This repository contains a text summarizer that leverages the Phi 3 model to generate summaries from textual artifacts. The summarizer can process large texts, generate summaries, and convert them into markdown and PDF formats.
- Multi-GPU Support: Efficiently utilize multiple GPUs for faster processing.
- Customizable Commands: Easily modify default commands and arguments.
- Markdown Generation: Convert JSON summaries into well-structured Markdown documents.
- PDF Conversion: Transform Markdown files into PDF documents.
- Organized Summaries: Automatically organize summaries by author and generate a table of contents.
- Fork the repository.
git clone https://github.com/your-username/TextSummarizer.git
cd TextSummarizer
- Install the required dependencies:
pip install torch transformers nltk tqdm
- Download the NLTK punkt tokenizer:
import nltk
nltk.download('punkt')
-
install CUDA toolkit and appropriate GPU drivers for your system to enable GPU acceleration.
-
Ensure you have sufficient disk space and RAM to load and run the Phi-3 model.
-
Run the main script
llm_general_multi_process_gpu.py
with the appropriate command-line arguments as shown in the example usage.

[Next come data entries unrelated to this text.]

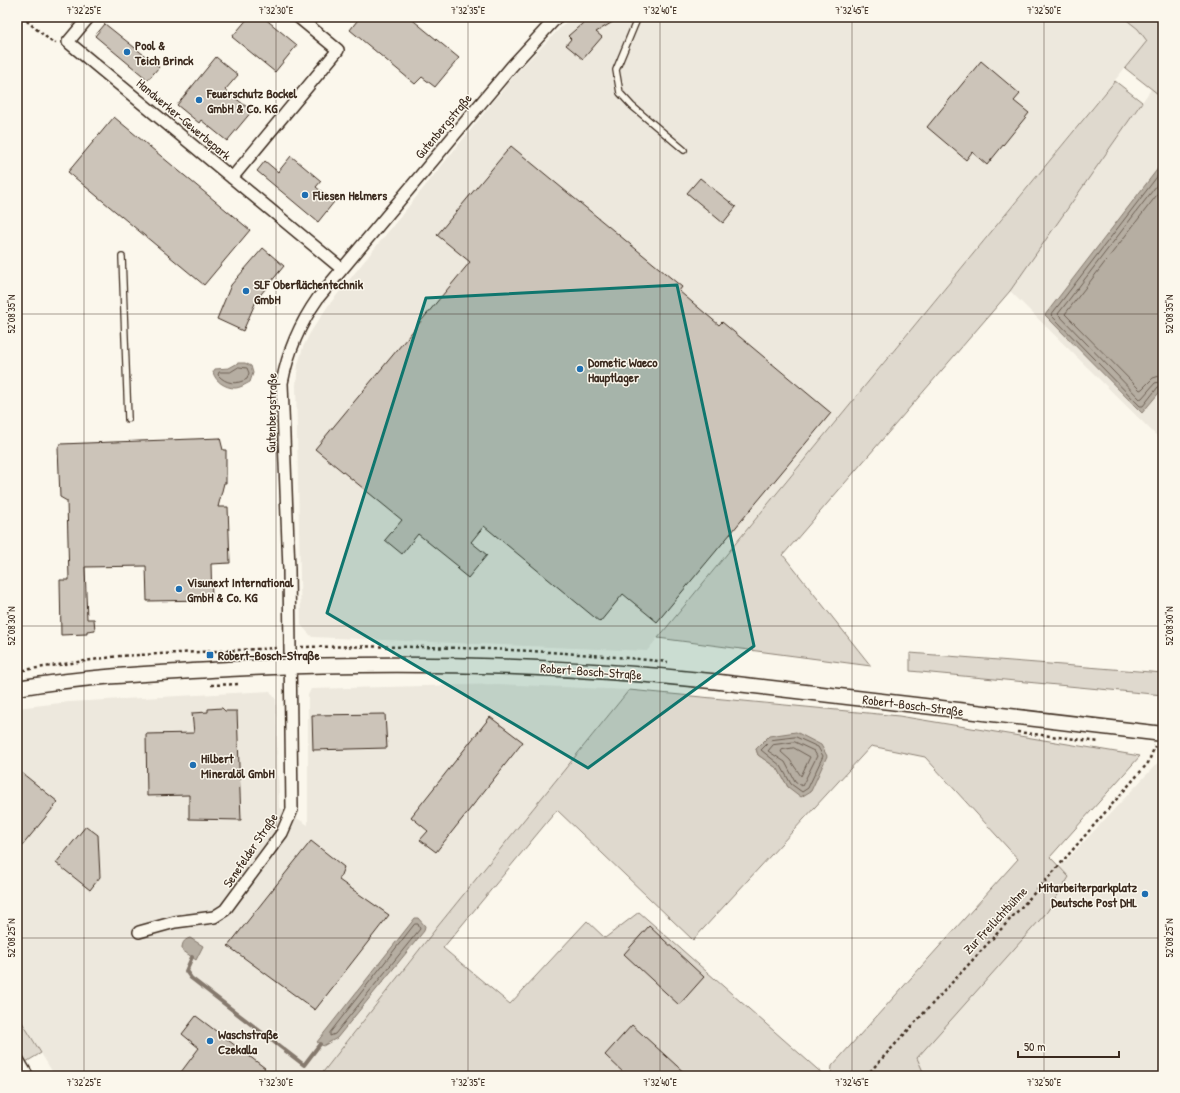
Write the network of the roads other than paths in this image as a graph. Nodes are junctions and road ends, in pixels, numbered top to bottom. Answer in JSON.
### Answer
{"nodes":[{"id":1,"x":89,"y":17,"type":"edge"},
{"id":2,"x":298,"y":17,"type":"edge"},
{"id":3,"x":557,"y":17,"type":"edge"},
{"id":4,"x":638,"y":17,"type":"edge"},
{"id":5,"x":684,"y":150,"type":"dead end"},
{"id":6,"x":232,"y":178,"type":"junction"},
{"id":7,"x":122,"y":257,"type":"dead end"},
{"id":8,"x":342,"y":269,"type":"junction"},
{"id":9,"x":128,"y":419,"type":"dead end"},
{"id":10,"x":289,"y":666,"type":"junction"},
{"id":11,"x":17,"y":688,"type":"edge"},
{"id":12,"x":1158,"y":740,"type":"edge"},
{"id":13,"x":139,"y":932,"type":"dead end"},
{"id":14,"x":17,"y":1061,"type":"edge"},
{"id":15,"x":26,"y":1076,"type":"edge"}],
"edges":[{"from":1,"to":6,"type":"street","name":"Handwerker-Gewerbepark"},
{"from":2,"to":6,"type":"street","name":"Handwerker-Gewerbepark"},
{"from":3,"to":8,"type":"street","name":"Gutenbergstraße"},
{"from":4,"to":5,"type":"lane"},
{"from":6,"to":8,"type":"street","name":"Handwerker-Gewerbepark"},
{"from":7,"to":9,"type":"lane"},
{"from":8,"to":10,"type":"street","name":"Gutenbergstraße"},
{"from":10,"to":11,"type":"street","name":"Robert-Bosch-Straße"},
{"from":10,"to":12,"type":"street","name":"Robert-Bosch-Straße"},
{"from":10,"to":13,"type":"street","name":"Senefelder Straße"},
{"from":14,"to":15,"type":"street"}]}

To run the summarizer, use the following command:
python3 utility/llm_general_multi_process_gpu.py \
--input_json ./youtube/videos.json \
--output_dir ./youtube/partitions \
--gpu_devices 5 6 7 \
--processes_per_gpu 2 \
--model_id="microsoft/Phi-3.5-mini-instruct" \
--first_summary_field="phi_mini_summary" \
--summary_over_summary_field="summary_over_summary" \
--artifact_text_field="transcript" \
--debug
- Generate Markdown from JSON:
python3 utility/convert_json_with_summaries_to_md.py --input_json ./youtube/videos.json --output_md ./youtube/videos.md
- Convert Markdown to PDF:
python3 utility/create_md_pdf.py --input_md ./youtube/videos.md --output_pdf ./youtube/videos.pdf
- Generate Summaries with Custom Arguments:
python3 utility/llm_general_multi_process_gpu.py \
--input_json ./custom_data/input.json \
--output_dir ./custom_data/output \
--gpu_devices 0 1 \
--processes_per_gpu 1 \
--model_id="microsoft/Phi-3.5-mini-instruct" \
--first_summary_field="custom_summary" \
--summary_over_summary_field="custom_summary_over_summary" \
--artifact_text_field="custom_transcript" \
--debug
default_llm_commands.json
: Contains default instructions for the summarizer. You can create a custom file to override these commands.generation_args.json
: Specifies generation arguments for the language model. Modify this file to adjust generation parameters.
The input JSON file should contain a list of objects, each representing a document to be summarized. Each object should include:
- The artifact's text field (specified by
--artifact_text_field
) - Any relevant context information
The script generates JSON files with summaries in the specified output directory. You can use the utility scripts in the utility
folder to convert the JSON output to Markdown and PDF formats.
Contributions to this project are welcome! Please fork the repository and submit a pull request with your proposed changes.